Some observers point to the revenue-sharing deal that Apple managed to wring out of the initial carriers, and then assert that the company is losing money as a result.
If you have been partly basing your predictions of Apple's future revenue on the result of multiplying the number of iPhones shipped by your guestimate of the trailing fees from the phone companies, that's your problem, not Apple's.
But blaming a business for failing to meet outsiders' estimates is nothing new. Say a company provides 'guidance' that it expects income of $X and market analysts subsequently predict a larger figure of $Y. If the actual result is somewhere between $X and $Y, the company is held to have 'failed' and is 'punished' with a drop in its share price.
In some ways, this supposed lost revenue is about as real as the music industry's valuation of unauthorised copying. The various organisations representing the industry try to claim that every copy made represents a lost sale, when that is clearly not the case.

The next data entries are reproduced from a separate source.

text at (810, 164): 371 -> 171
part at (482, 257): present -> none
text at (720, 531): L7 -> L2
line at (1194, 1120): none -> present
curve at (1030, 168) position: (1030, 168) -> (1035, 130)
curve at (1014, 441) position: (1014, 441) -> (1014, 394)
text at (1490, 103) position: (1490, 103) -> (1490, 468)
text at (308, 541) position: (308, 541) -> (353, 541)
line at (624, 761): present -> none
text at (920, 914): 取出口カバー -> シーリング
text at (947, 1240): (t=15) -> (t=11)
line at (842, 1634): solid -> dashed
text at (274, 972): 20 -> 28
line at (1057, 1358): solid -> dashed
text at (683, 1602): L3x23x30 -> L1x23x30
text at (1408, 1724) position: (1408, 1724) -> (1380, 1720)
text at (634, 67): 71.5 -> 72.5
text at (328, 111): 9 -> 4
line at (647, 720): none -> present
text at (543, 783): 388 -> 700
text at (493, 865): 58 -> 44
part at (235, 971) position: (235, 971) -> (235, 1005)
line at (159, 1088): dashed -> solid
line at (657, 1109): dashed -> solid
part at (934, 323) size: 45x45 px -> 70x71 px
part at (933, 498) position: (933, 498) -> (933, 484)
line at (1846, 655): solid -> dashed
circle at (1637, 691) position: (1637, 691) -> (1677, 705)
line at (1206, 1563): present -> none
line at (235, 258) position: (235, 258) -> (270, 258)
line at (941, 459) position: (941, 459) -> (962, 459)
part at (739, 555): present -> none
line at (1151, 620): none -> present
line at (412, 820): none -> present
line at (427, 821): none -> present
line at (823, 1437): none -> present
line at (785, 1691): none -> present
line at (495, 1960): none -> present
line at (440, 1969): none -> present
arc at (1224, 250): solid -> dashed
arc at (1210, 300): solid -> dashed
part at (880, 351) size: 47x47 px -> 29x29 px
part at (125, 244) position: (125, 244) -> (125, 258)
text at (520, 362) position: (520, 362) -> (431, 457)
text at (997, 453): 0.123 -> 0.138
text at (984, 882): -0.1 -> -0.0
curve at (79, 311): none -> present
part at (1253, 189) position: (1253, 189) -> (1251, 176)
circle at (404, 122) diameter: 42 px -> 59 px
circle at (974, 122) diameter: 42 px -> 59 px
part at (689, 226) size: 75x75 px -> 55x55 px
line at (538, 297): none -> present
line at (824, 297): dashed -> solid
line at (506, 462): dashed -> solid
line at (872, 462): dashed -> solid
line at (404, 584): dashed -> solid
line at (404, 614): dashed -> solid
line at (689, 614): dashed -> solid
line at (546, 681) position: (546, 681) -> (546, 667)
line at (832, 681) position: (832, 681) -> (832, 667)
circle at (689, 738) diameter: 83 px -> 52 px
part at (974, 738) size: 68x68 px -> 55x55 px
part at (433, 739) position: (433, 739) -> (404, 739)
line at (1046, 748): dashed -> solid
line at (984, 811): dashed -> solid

So it is with the iPhone. We all know that unlocked iPhones are turning up in countries where Apple does not have a deal with a carrier. Examples include China, Australia and European nations other than the UK, France and Germany.
There's no suggestion that iPhones are in short supply, so you can't argue that each one that moves across the borders denies Apple the revenue it would have received indirectly from a customer in the country where it was originally sold.